>>>>>

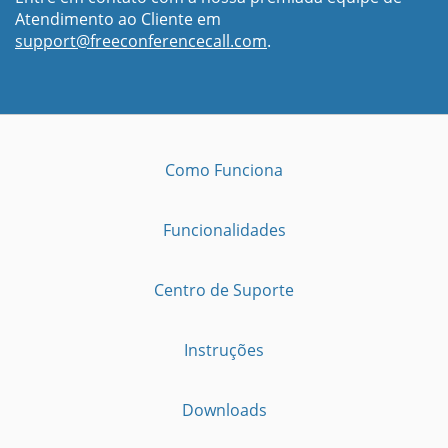
Atendimento ao Cliente em
support@freeconferencecall.com
.
Como Funciona
Funcionalidades
Centro de Suporte
Instruções
Downloads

<<<<<

**WHAT IS REQUIRED:** Please write out all of the material above without changing a word, and omit any pictures.

**YOUR SOLUTION:**
Atendimento ao Cliente em
support@freeconferencecall.com
.
Como Funciona
Funcionalidades
Centro de Suporte
Instruções
Downloads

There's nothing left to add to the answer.